§ Extrait à lire
####

C'est la contradiction fréquente en politique économique entre l'objectif de court terme et l'objectif de long terme. Mais il est compréhensible que les autorités américaines soutiennent la demande à court terme. Pour le moment, la consommation se tient à peu près. Les prévisions que nous allons publier dans quelques jours ne sont pas très bonnes. Nous allons réviser à la baisse nos estimations de janvier. Si la crise venait à atteindre le crédit à la consommation, les conséquences sur l'activité seraient considérables. Le FMI travaille sur ce qui nous paraît aujourd'hui le plus important, c'est-à-dire les canaux de transmission entre la sphère financière et la sphère réelle.

Pour l'instant, on observe un certain découplage entre la crise américaine et la situation dans les autres pays. Cela peut-il durer ?
Je ne crois pas à la thèse du découplage. Personne n'est immunisé. Je parle plutôt de décalage dans le temps. Déjà nos prévisions vont incorporer un recul des perspectives de croissance des pays émergents. Notamment pour la Chine et l'Inde, dont les taux de croissance restent très élevés, mais qui seront néanmoins affectés par la crise.Dans la zone euro, la situation n'est pas aussi tendue qu'aux États-Unis. Mais la transmission de la crise financière au secteur réel commence à être sensible.

Les pays riches ont fini par accepter que les pays émergents soient un peu mieux représentés dans le capital du FMI. Est-ce suffisant pour renforcer sa légitimité ?
C'est un formidable succès pour notre conseil d'administration que nous soyons sur le point de clore ce dossier des quotes-parts. L'affaire traîne depuis 1997. À l'époque, les principaux pays membres du Fonds monétaire international ont recommencé à parler d'augmenter le poids dans l'actionnariat de l'organisation de pays émergents sous-représentés. Il y a deux ans, quatre pays ont bénéficié d'augmentations (Chine, Corée Mexique, Turquie), mais il fallait aller plus loin.Les pays les plus riches qui disposent d'une majorité de blocage hésitaient à perdre une part relative de leur influence. On a trouvé une solution grâce à une formule qui sera utilisée tous les cinq ans et doit permettre de faire bouger les quotes-parts en faveur des pays les plus pauvres. La première phase s'applique immédiatement. Certes, elle ne fait pas tout le chemin. Faire bouger les choses en une fois massivement n'aurait pas été possible.

####

§ Travail à faire
**A)** Répondez brièvement à ces questions sur l'extrait consacré au FMI :
(i) Dans quel sens le FMI va-t-il réviser ses estimations de janvier ?
(ii) Quelle notion la personne interrogée préfère-t-elle à celle de découplage ?
(iii) Depuis quelle année le dossier des quotes-parts traîne-t-il ?
**B)** Reprenez l'extrait consacré au FMI après sa dernière phrase et poursuivez-le dans le même ton.

####

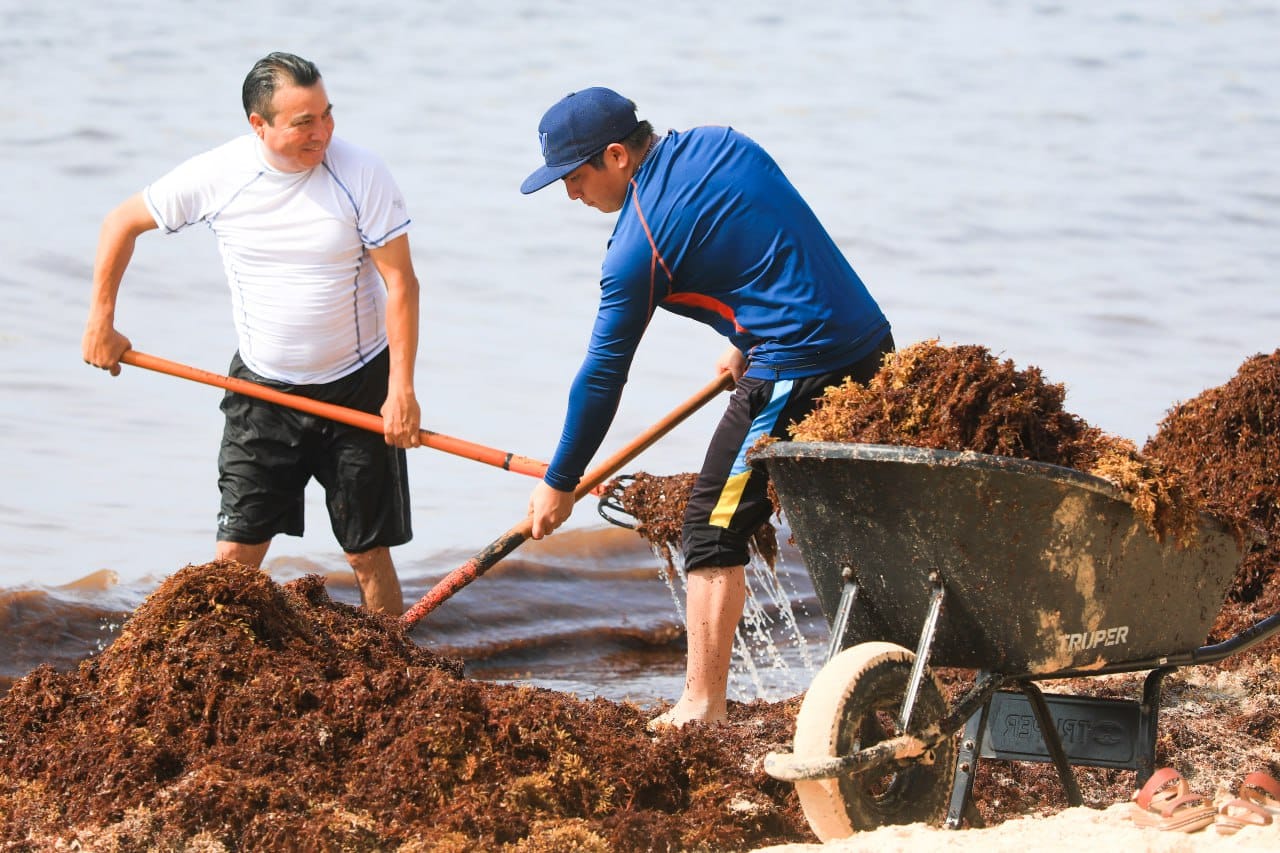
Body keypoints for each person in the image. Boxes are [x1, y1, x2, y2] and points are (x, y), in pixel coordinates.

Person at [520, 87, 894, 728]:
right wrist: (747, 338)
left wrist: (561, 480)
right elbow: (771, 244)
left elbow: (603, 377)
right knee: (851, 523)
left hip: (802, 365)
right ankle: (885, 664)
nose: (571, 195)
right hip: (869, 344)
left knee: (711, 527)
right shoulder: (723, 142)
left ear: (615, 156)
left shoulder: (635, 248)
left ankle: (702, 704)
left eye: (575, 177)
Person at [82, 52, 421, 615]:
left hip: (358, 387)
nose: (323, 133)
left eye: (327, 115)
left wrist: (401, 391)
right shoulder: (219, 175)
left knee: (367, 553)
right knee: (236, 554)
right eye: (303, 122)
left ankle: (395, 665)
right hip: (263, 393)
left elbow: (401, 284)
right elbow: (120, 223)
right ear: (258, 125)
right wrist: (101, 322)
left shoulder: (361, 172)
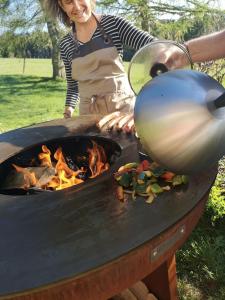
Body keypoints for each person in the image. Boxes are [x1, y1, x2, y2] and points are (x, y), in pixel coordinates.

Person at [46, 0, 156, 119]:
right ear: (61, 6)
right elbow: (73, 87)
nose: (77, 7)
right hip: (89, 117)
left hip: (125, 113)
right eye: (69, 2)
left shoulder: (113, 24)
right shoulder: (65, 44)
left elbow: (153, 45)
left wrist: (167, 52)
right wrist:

####

§ Réponses rédigées
**A)**
(i) À la baisse.
(ii) Celle de décalage dans le temps.
(iii) Depuis 1997.

**B)**
Comment mesurer le progrès réalisé dans l'immédiat ?
En gros aujourd'hui les pays riches avant cette réforme disposaient de 60% des quotes-parts et les pays moins riches, 40%. Si l'on voulait aboutir à 50-50, il faudrait donc une réallocation de 10%. Avec la solution trouvée aujourd'hui on fait presque un tiers de ce chemin. Je trouve que c'est un pas considérable. D'ailleurs moins de 5% des pays membres ont aujourd'hui pris position contre cette formule. L'Inde, comme le Brésil, le Mexique, comme la Corée y sont favorables. C'est bien que cette réforme sert leurs intérêts. Même l'Afrique du sud qui perd un peu de ses quotes-parts soutient cette approche, car ce pays sait que la dynamique crée va à terme le faire grimper à nouveau.Autre point important: deux groupes de vingt trois pays africains voient par ailleurs leurs moyens de fonctionnement augmenter. C'est un bon début de réforme de la gouvernance du Fonds.

Concrètement qu'est-ce que cela va changer vraiment au fonctionnement du FMI. En quoi la voix de l'Inde ou du Brésil par exemple sera mieux entendue ?
Vous avez raison. La réforme ne s'arrête pas aux quotes-parts. Il faut changer aussi les pratiques du FMI. Je suis en train de le mettre en oeuvre. C'est pour cela que des pays d'Amérique latine tentés de s'éloigner du Fonds depuis la crise argentine sont en train de revenir vers nous. Des pays d'Asie aussi sentent qu'on est en train de leur redonner une voix dans le fonctionnement de l'organisation.

Un exemple ?
Le président brésilien Lula me disait l'autre jour: «Nous sommes prêts à aider le Nicaragua pour l'aider à se doter de centrales électriques...mais il faudrait que le FMI accepte que l'endettement du Nicaragua augmente». Nous avons donc travaillé à la mise en place d'une procédure qui permet à des aides étrangères au Fonds, venant directement d'un pays, d'être prises en compte par le programme du FMI.